Said Warner: “$2,100, sure, that’s a big deal for anyone. But I felt like it was worth it.”

Then came 2020. Warner got laid off. The pandemic hit. Then she got divorced. Suddenly, that $2,100-a-month mortgage payment felt like a lot more of a stretch. 

When she started getting letters in the mail telling her that she could refinance and get her interest rate down to 2.8%, she did some quick math and realized that could end up reducing her monthly payment by $700 to $900. 

“Which would make a huge difference every month for me,” Warner said. When she tried to refinance, though, she learned she couldn’t — because she was unemployed. 

For more than a year now, mortgage interest rates have been historically low, around or below 3%. Millions of homeowners have taken advantage of those low rates and refinanced, cutting their payments, in some cases, by hundreds of dollars a month. 

But many who might have benefited the most from lower monthly expenses — people who lost jobs or income in the pandemic — haven’t been able to because lenders generally require homeowners to be employed if they want to refinance. 

“For the typical borrower, if you’ve become unemployed since you got your original mortgage, you’re going to be pretty much locked out of the market,” said Anthony DeFusco, associate professor of finance at the Kellogg School of Management at Northwestern University.

That wasn’t always the case, at least for homeowners who had mortgages backed by the Federal Housing Administration.

“It used to be that if you had an FHA mortgage and you became unemployed, you were allowed to refinance,” DeFusco said. 

Then the pain of the Great Recession hit — late 2008, 2009. “Things were really falling apart all over the mortgage market,” said John Mondragon, a research adviser at the Federal Reserve Bank of San Francisco. 

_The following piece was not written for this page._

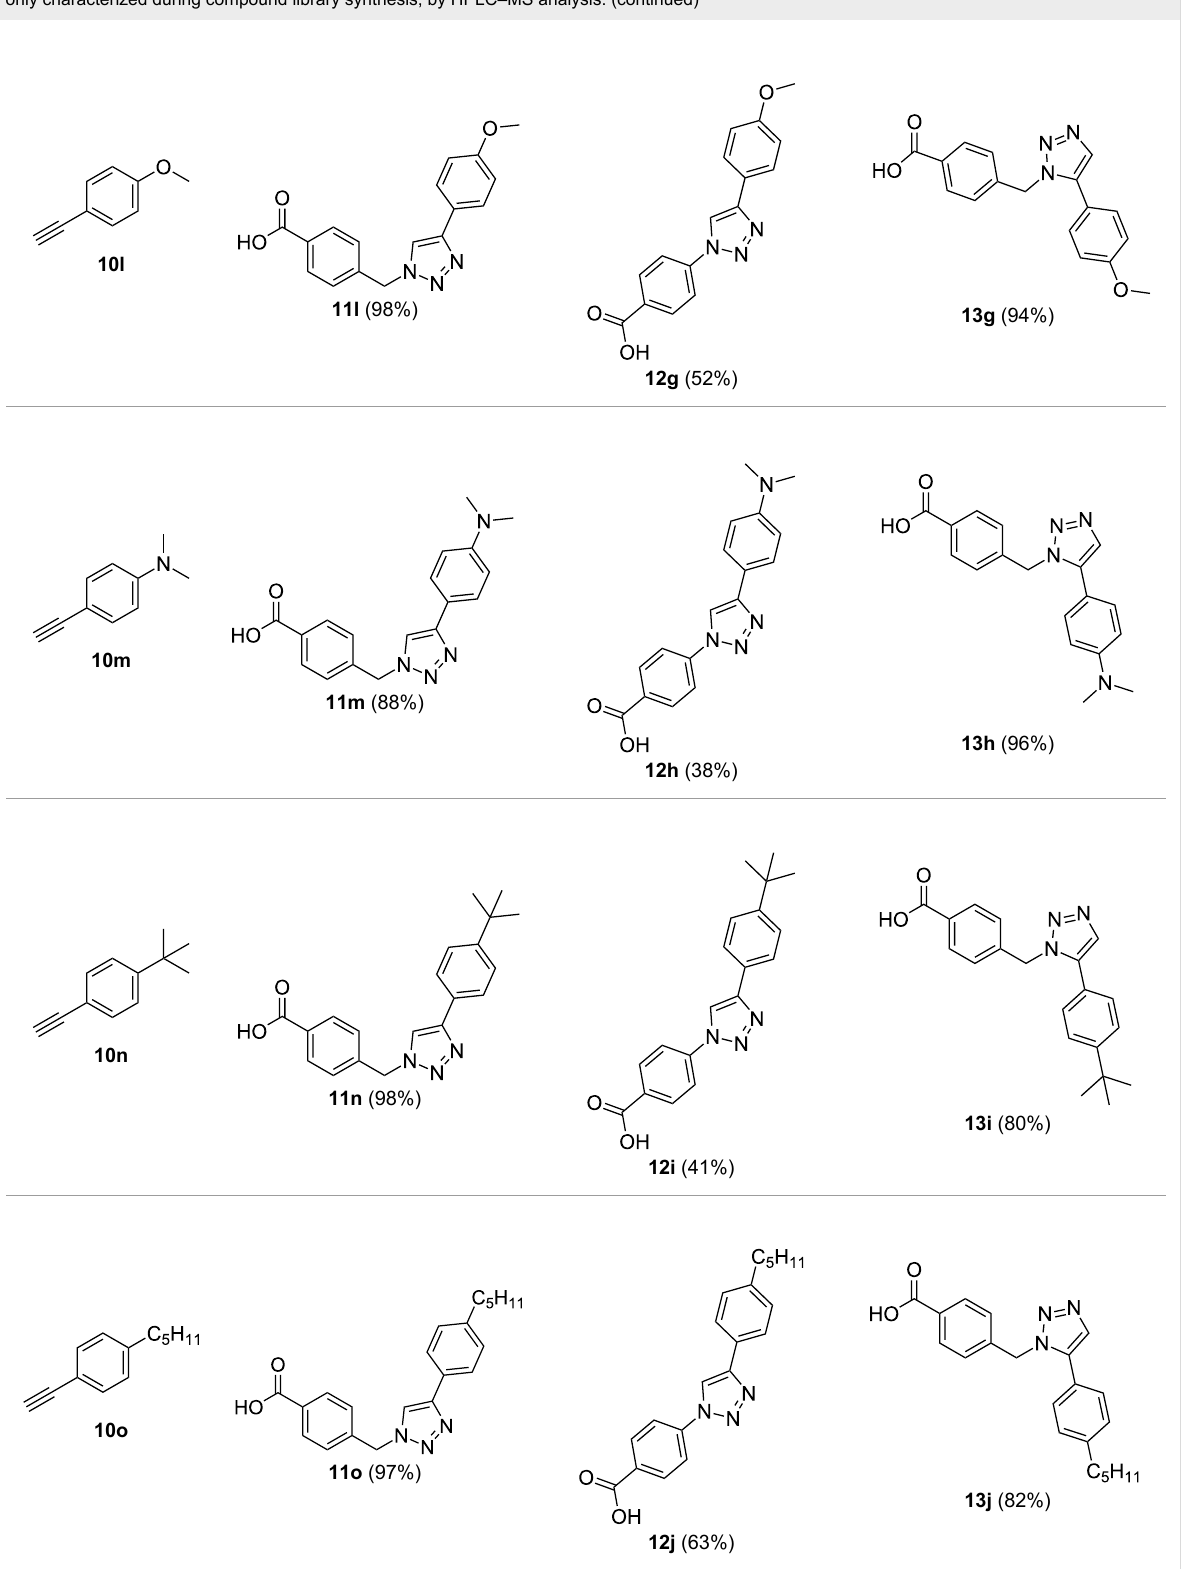
Table 2: Copper-catalyzed [2 + 3] cycloadditions of resin bound azide 7 with five terminal alkynes. Compounds 13 , with the exception of 13f , were only characterized during compound library synthesis, by HPLC–MS analysis.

That’s when the FHA changed its rules and started requiring people to show proof of employment to refinance.

When that happened, Mondragon said, “it really seemed to be pushing out those borrowers who were most likely to have demand for refinancing.”

Like the people who lost their jobs in the recession. Technically, the FHA requirement that people be employed to refinance only lasted a couple of years, but most lenders have kept it in place ever since.  

In a study Mondragon and DeFusco did after the Great Recession looking at the impact of that change, they found that back when homeowners did not need a job to refinance, “unemployed people were refinancing at rates that were roughly, in 2009, three to five times as large as the rate that employed people were refinancing,” DeFusco said. 

Which means that, right now, there is likely a lot of pent-up demand.

With refinancing off the table, a lot of low-income homeowners have been relying on the mortgage forbearance options the federal government put in place during the pandemic.

“Being able to refinance for them obviously would also be a huge help for being able to afford their monthly mortgage payments,” said Ivy Perez, policy and research manager at the Center for New York City Neighborhoods.

It’s something Mondragon at the San Francisco Fed thinks should be on the table because barring the unemployed from refinancing isn’t just hurting them — it’s also hurting the economy.

“Part of the idea of monetary policy is that in a recession, you lower interest rates. These interest rates get passed on to businesses so that they can invest and borrowers so that they can spend,” he said. 

One of the biggest channels for that is the mortgage market because many people’s mortgage payments are their biggest expense. 

“So borrowers not being able to access low rates when they really should be and want to … makes recessions probably more painful than they need to be,” Mondragon said. 

It further exacerbates inequality, too, because people who have money and are financially stable are able to reduce their payments, while people who are struggling cannot.